A sinistra le primarie per scegliere i candidati sono state la fiera della mediocrità. Le rincorse amorose di Enrico Letta dei Cinque Stelle hanno dimostrato la sua inconsistenza politica, il suo fiuto piuttosto scarsino lo ha condotto ad abbracciare un leader inesistente come Giuseppe Conte, impegnato da mesi a pretendere l'eredità esclusiva degli escrementi (come tradurre in italiano politicamente corretto le stronzate e i vaffa?) lasciati lungo la strada da Beppe Grillo. I sondaggi danno il Pd al 20 e il M5S al 15? Ma sono una graduatoria che equivale al conteggio dei followers, non hanno consistenza reale. Non fanno massa, ma ologramma. A destra (o centrodestra) va meglio sì ma mica tanto. Certo, l'alleanza dei tre partiti che in ordine alfabetico si chiamano Forza Italia, Fratelli d'Italia, Lega per Salvini (più Cambiamo, Noi per l'Italia, Cdu) è clamorosamente in vantaggio quanto a sondaggi rispetto ai concorrenti. Ma accidenti questa coalizione com' è possibile non riesca a trovare un candidato unitario in cui credere a Milano, Bologna, Napoli e in parecchie altre città e cittadine? Tutti dicono uniti -si-vince, non facciamo il partito unico perché la differenza è ricchezza, ma questo spettacolo di incertezza è dissipazione di quel bene raro che è oggi la fiducia. Un conto è rispondere al telefono o mettere una crocetta su un questionario che ti arriva in casa, come fanno i sondaggi (ricevere una telefonata nel mondo d'oggi, dove non ti vogliono vendere nulla, ma solo sentire un'opinione è molto gratificante, ormai ti telefonano soltanto quelli del gas e della luce). Un altro è dirigersi una domenica mattina alle urne. Perché andare alle urne dopo l'esperienza del Covid è in sé una dichiarazione di fiducia nel sistema, è come andare sulla strada a veder passare il Giro d'Italia invece che guardarselo un momento alla tivù, è un attestato di passione.

 

 

 

Antipolitica sconfitta

E lo spettacolo cui si assiste (finora: non disperiamo di qualche colpo di reni nei pressi del traguardo) non è tanto meglio di quello che in Francia ha preceduto il flop.

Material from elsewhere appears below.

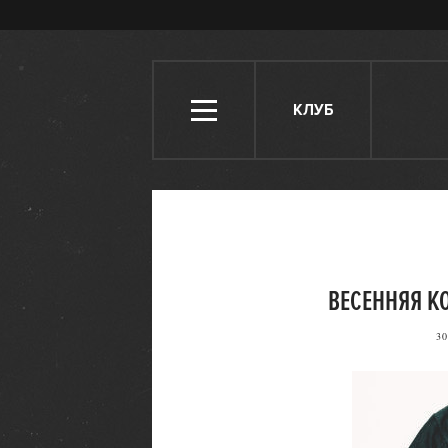
КЛУБ
ВЕСЕННЯЯ К
30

La volontà di ribellione allo status quo, a Parigi e dintorni, non ha trovato la sua casa nell'opposizione radicale di destra o di sinistra. Il Rassemblement national di Marine Le Pen e La France insoumise di Jean-Luc Mélenchon hanno perso di brutto. In Italia l'antipolitica e l'odio contro parlamentari e affini aveva trovato il caravanserraglio nel grillismo i cui ragli d'asino avevano il loro fascino da gabbia dei matti. Quel tempo è finito. Il rischio è l'astenia, l'abitudine al coprifuoco morale. Gaël Brustier, politologo che va per la maggiore Oltralpe, parla di «domanda passiva di depoliticizzazione autoritaria». L'astensionismo oggi, traducendo la formula in soldoni, equivale a consenso a un governo scolorito purché forte, agisca tipo Draghi- Figliuolo, e non ci rompa troppo los cojones, dicendola stavolta alla spagnola. Al centrodestra va bene così? A quanto pare sì. Allora si vada avanti a invidiare i sondaggi gli uni degli altri, e a bruciare fantocci nel falò delle proprie vanità.